In a paper recently published in Proceedings of the National Academy of Sciences, Galvani and colleagues calculated how many lives could be saved if financial and insurance barriers were removed, allowing access to the drugs for everyone who is medically eligible for them: people with diabetes, obesity, or near-obesity with related health conditions.
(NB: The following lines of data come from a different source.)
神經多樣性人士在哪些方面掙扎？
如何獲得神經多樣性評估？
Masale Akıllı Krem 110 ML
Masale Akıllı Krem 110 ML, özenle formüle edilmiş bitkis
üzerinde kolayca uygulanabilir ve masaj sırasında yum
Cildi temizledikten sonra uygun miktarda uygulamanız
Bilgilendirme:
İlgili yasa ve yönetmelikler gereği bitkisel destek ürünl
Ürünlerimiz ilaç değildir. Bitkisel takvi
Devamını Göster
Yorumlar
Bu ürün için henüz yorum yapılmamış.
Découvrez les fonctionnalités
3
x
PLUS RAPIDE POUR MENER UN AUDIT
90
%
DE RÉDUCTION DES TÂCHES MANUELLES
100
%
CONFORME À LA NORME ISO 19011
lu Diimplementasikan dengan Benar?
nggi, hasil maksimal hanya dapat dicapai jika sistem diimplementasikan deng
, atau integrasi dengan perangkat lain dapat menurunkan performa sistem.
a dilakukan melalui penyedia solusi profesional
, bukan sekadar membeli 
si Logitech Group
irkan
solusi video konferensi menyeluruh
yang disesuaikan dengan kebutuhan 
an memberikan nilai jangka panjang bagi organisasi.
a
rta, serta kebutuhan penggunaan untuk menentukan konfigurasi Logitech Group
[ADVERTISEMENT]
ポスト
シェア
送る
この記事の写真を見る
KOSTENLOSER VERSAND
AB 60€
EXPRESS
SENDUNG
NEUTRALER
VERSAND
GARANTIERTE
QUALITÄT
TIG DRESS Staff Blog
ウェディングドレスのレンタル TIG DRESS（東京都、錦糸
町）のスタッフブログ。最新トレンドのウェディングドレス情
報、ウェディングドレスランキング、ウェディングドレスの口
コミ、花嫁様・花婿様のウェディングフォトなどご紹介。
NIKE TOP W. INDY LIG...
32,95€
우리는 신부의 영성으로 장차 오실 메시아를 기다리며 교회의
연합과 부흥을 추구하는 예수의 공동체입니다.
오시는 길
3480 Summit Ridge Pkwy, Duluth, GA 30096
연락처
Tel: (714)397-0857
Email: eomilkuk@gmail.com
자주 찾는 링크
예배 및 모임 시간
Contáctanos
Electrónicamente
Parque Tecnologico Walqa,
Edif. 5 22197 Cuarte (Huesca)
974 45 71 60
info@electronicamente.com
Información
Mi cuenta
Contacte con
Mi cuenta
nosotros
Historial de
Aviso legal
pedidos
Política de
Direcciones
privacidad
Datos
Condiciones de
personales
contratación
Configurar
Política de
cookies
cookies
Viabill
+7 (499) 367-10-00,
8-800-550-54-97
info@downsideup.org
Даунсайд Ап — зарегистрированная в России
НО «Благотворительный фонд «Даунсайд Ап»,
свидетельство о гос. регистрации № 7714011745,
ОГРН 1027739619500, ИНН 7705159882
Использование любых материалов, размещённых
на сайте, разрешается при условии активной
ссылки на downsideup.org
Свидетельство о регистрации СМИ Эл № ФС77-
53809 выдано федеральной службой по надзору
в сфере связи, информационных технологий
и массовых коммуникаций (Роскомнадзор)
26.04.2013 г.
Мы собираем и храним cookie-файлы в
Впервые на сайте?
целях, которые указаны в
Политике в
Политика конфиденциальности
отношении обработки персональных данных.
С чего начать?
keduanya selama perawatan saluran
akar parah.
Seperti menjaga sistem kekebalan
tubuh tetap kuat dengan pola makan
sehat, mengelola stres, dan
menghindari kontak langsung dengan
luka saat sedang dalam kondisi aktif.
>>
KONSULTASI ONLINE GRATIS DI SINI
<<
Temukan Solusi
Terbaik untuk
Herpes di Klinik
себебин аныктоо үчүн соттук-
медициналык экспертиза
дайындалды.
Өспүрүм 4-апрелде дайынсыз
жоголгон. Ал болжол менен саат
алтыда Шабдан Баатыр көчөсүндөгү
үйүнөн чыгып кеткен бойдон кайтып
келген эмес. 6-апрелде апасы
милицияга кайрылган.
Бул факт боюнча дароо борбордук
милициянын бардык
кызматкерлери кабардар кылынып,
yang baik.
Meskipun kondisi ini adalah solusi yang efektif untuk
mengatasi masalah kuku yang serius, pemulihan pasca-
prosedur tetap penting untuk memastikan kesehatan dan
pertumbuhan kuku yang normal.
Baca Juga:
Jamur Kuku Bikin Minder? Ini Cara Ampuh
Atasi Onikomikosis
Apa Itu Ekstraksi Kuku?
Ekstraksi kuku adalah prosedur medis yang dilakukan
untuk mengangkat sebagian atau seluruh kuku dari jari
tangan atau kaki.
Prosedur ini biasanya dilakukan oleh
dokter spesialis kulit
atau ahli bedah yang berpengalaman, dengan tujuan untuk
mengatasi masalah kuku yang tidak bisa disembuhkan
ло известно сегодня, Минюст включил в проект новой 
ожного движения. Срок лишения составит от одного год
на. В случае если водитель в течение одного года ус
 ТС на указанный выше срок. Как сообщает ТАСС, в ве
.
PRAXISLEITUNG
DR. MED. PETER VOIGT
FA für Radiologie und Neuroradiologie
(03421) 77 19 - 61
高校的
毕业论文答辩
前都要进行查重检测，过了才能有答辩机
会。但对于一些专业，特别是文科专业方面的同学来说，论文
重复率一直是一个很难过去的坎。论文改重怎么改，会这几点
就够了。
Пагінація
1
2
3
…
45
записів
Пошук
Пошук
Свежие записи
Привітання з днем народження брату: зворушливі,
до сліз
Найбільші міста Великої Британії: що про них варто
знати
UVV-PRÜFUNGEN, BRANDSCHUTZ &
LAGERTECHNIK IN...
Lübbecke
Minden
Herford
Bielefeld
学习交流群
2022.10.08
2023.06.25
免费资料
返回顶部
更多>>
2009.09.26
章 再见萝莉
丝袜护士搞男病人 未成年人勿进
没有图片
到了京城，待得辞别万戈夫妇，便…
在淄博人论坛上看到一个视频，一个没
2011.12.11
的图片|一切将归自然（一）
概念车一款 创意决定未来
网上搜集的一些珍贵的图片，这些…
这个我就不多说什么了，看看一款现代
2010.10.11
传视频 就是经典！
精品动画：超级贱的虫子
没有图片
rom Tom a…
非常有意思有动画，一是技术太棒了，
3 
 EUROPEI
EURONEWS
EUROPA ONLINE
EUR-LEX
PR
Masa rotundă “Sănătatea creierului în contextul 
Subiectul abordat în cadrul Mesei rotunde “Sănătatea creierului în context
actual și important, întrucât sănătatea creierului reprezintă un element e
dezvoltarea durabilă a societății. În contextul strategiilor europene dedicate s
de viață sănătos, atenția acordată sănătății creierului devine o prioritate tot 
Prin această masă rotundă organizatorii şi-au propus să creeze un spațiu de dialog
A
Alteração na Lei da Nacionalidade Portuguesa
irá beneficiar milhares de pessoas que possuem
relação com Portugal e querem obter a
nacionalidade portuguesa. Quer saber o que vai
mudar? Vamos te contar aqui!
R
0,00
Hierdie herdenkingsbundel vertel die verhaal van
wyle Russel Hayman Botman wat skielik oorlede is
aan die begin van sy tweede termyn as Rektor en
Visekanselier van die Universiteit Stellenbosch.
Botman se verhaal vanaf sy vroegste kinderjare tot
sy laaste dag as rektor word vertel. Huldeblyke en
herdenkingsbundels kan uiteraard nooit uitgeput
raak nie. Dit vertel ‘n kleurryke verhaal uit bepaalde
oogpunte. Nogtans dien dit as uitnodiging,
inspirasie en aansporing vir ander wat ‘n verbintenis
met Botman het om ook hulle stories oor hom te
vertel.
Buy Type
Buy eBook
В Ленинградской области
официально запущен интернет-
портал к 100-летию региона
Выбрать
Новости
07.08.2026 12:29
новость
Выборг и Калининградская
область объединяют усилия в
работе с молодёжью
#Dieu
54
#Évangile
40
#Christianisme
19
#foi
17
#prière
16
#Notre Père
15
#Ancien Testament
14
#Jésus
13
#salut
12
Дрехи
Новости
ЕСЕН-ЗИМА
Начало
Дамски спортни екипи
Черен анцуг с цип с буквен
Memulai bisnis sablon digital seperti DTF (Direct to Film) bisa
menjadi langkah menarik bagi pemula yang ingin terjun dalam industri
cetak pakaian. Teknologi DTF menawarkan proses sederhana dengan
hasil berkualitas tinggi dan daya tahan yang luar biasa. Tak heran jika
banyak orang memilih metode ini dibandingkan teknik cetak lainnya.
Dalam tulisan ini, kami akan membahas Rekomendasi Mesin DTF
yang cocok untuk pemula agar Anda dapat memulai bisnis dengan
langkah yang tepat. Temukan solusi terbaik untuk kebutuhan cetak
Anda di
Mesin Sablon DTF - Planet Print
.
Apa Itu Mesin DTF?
The research also considered health equity, since obesity is more common among lower socioeconomic groups, who often lack quality private insurance. The researchers took into account how many people qualify for the drugs, what proportion would take them if financial barriers were eliminated, and how many would drop down from the obese and severely obese body mass index (BMI) ranges. Linking these figures with data on obesity-related deaths, they concluded that expanded access would likely prevent more than 42,000 deaths a year.
Thousands of diabetics, uninsured individuals, and Medicare recipients would benefit. Currently, weight-loss drugs are expected to avert 8,592 deaths per year, nearly all among people with private insurance.
At current prices, prescribing the new drugs to all eligible Medicaid and Medicare recipients is “infeasible,” Galvani says, and only the wealthiest can afford the roughly $1,000-per-month out-of-pocket price tag without insurance. But lowering prices could save money in the long run by preventing costly conditions like diabetes and heart disease. Pointing to early bipartisan efforts to lower prices, she says, “there is hope.”